Might As Well Just Give Them Bats And Let Them Hash It Out Directly
I find myself wearied... wearied wearied wearied... by all the back and forth between the various representatives of the 99% and the 1%. Predictably, the former want the rich to pay more taxes while the latter, being rich themselves, obviously want to keep their money. In a lot of ways this an echo over the perennial battle over the minimum wage; one side (probably well-correlated with the 99%) wants to raise it and the other wants it to stay as it is (or lower it or do away with it entirely). The two sides deploy their proxies, fight for political dominance, and eventually hash out some sort of temporary armistice that lasts only long enough for the most recent battle to get lost down the memory hole. And then the whole damn thing starts up again.

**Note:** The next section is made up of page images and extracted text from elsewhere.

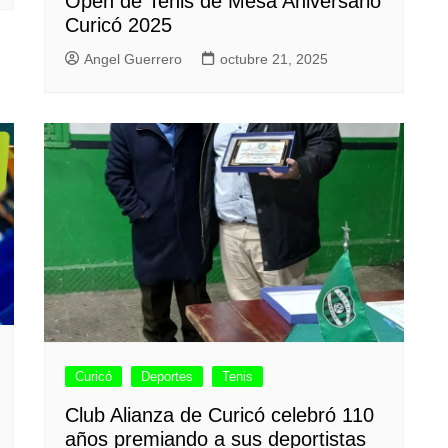
Open de Tenis de Mesa Aniversario
Curicó 2025
Angel Guerrero
octubre 21, 2025
Curicó
Deportes
Tenis
Club Alianza de Curicó celebró 110
años premiando a sus deportistas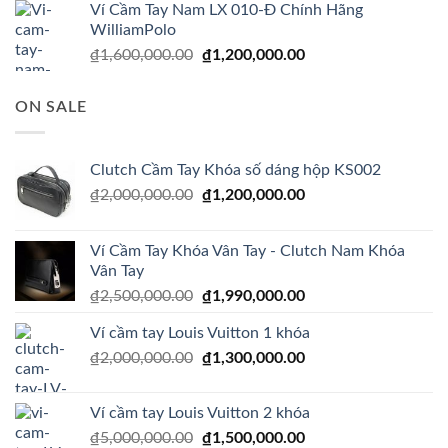
Ví Cầm Tay Nam LX 010-Đ Chính Hãng
₫1,500,000.00.
là:
WilliamPolo
₫1,100,000.00.
Giá
Giá
₫
1,600,000.00
₫
1,200,000.00
gốc
hiện
là:
tại
ON SALE
₫1,600,000.00.
là:
₫1,200,000.00.
Clutch Cầm Tay Khóa số dáng hộp KS002
Giá
Giá
₫
2,000,000.00
₫
1,200,000.00
gốc
hiện
là:
tại
Ví Cầm Tay Khóa Vân Tay - Clutch Nam Khóa
₫2,000,000.00.
là:
Vân Tay
₫1,200,000.00.
Giá
Giá
₫
2,500,000.00
₫
1,990,000.00
gốc
hiện
Ví cầm tay Louis Vuitton 1 khóa
là:
tại
Giá
Giá
₫
2,000,000.00
₫2,500,000.00.
₫
1,300,000.00
là:
gốc
hiện
₫1,990,000.00.
là:
tại
Ví cầm tay Louis Vuitton 2 khóa
₫2,000,000.00.
là:
Giá
Giá
₫
5,000,000.00
₫
1,500,000.00
₫1,300,000.00.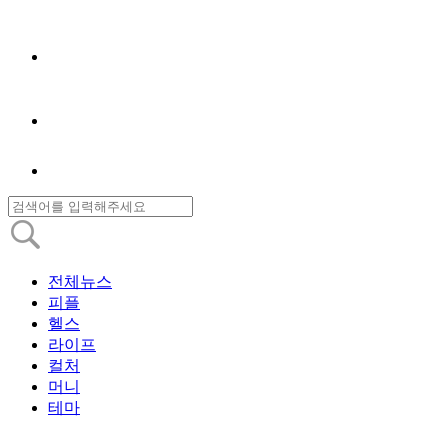
전체뉴스
피플
헬스
라이프
컬처
머니
테마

The problem, it seems to me, is that each side's default starting position misses the point. It does no good to automatically assume that the rich are overtaxed (or undertaxed); the inevitable outcome of such a conflict is that the various groups end up paying taxes in direct proportion to their political power. That's hardly the basis for a fair system of taxation. People who are genuinely interested in solving the problem ought instead to ask "What does a fair system look like?" or, more directly, "How can we know when someone is (over/under)-taxed?".
Now admittedly that's a difficult question, but from where I'm standing it seems you ought to have at least a pencil sketch of an answer before you open your mouth. I'm continually gobsmacked (yes, gobsmacked) by people who give the appearance of never having thought about the question at all, and only slightly less annoyed by people who cite some idiosyncratic interpretation of the ability-to-pay theory which falls apart under the most casual scrutiny (you run into that a lot in Seattle). Even if we accept the broad premise that the 1% aren't currently pulling their weight under any reasonable theory, how do we know where the proper balance lies? Should they pay 40%? 50%? If they could live comfortable lives while rendering up 90% of their income should we require them to do so?
These are questions which can be answered; people will disagree, of course, but its not like we're trying to figure out how many angels can dance on the head of a pin. But the fact that nobody seems to be asking them in the first place inclines me to ignore the entire fucking discussion.